### SOURCE

--------------------------------------------------

But he isn’t interesting. He isn’t the Henry that I read and enjoyed in Audrey Niffenegger’s novel a few years ago. (But to hell with him. What of Clare?) But he does look an awful lot like Michael Biehn’s Kyle Reese, and he does shout the line, “What year?” as if some California governor is on his trail hoping to collect some tax revenue to salvage the plummeting state budget. (Not a chance. This film is set in Chicago, but lacks the late John Hughes’s gift for showing off the town.) But then this is Eric Bana, an actor never known for great depth. He’s the guy you call when Christian Bale isn’t available, or when you need some one-dimensional Romulan heavy for a reboot of a profitable franchise. I’m sorry to be so prejudicial, but it’s the truth. I want Eric Bana to wow me, but he reminds me too much of Michael Paré in the 1980s.

--------------------------------------------------

### TASK REQUIREMENTS
Copy the film review above word for word, from start to finish.

--------------------------------------------------

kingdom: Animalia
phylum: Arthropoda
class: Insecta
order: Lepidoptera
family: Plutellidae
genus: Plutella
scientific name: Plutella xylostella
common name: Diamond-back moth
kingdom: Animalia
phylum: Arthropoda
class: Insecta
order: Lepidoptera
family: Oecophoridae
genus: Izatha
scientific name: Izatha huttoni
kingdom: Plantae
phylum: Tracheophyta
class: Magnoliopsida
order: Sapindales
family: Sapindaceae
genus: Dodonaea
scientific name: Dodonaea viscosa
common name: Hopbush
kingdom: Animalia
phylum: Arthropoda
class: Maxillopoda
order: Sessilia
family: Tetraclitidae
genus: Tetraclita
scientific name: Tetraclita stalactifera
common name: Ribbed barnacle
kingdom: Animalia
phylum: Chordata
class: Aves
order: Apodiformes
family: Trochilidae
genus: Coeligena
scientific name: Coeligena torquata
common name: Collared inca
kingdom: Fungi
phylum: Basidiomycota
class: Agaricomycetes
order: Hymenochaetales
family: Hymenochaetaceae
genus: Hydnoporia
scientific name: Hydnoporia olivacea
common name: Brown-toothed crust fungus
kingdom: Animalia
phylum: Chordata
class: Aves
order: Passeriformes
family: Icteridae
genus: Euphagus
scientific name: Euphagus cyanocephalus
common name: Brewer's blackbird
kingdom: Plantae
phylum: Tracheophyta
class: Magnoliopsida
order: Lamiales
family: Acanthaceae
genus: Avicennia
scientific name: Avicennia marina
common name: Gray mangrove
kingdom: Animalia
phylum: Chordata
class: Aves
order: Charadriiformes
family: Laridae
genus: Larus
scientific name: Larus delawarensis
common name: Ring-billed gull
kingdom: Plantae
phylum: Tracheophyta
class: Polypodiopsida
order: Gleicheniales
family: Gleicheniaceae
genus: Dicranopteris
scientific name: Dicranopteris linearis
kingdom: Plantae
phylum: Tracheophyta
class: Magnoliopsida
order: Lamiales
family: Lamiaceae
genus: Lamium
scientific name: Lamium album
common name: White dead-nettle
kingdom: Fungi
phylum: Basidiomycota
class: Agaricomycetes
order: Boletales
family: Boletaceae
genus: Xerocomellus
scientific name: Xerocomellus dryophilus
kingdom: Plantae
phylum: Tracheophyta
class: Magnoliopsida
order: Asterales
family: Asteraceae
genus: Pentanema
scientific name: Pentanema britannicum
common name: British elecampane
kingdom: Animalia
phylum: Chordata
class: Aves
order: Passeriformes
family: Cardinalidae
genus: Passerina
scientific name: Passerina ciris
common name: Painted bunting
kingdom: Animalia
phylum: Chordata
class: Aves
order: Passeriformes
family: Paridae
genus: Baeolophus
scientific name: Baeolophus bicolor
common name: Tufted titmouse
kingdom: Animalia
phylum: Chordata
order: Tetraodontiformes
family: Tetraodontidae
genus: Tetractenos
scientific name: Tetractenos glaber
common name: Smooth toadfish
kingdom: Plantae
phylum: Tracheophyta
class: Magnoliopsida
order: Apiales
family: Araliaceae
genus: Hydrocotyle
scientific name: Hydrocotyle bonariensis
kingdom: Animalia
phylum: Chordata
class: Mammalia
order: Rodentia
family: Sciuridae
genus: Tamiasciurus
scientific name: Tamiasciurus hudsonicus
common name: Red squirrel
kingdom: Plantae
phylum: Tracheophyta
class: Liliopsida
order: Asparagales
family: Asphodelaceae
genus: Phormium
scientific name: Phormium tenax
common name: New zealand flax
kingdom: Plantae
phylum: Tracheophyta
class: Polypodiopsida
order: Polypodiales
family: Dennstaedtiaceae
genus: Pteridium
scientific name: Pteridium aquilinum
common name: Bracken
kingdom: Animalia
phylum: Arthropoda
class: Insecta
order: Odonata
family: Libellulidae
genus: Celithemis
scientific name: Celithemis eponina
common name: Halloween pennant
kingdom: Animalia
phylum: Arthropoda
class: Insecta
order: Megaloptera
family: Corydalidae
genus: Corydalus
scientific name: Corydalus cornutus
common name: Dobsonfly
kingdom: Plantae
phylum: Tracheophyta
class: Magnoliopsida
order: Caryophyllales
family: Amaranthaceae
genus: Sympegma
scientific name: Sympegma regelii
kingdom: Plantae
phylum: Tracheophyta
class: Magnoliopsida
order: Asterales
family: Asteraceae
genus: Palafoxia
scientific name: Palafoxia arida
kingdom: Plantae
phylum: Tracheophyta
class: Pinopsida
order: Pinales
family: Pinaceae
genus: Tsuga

--------------------------------------------------

### RESULT OF THIS EXERCISE
But he isn’t interesting. He isn’t the Henry that I read and enjoyed in Audrey Niffenegger’s novel a few years ago. (But to hell with him. What of Clare?) But he does look an awful lot like Michael Biehn’s Kyle Reese, and he does shout the line, “What year?” as if some California governor is on his trail hoping to collect some tax revenue to salvage the plummeting state budget. (Not a chance. This film is set in Chicago, but lacks the late John Hughes’s gift for showing off the town.) But then this is Eric Bana, an actor never known for great depth. He’s the guy you call when Christian Bale isn’t available, or when you need some one-dimensional Romulan heavy for a reboot of a profitable franchise. I’m sorry to be so prejudicial, but it’s the truth. I want Eric Bana to wow me, but he reminds me too much of Michael Paré in the 1980s.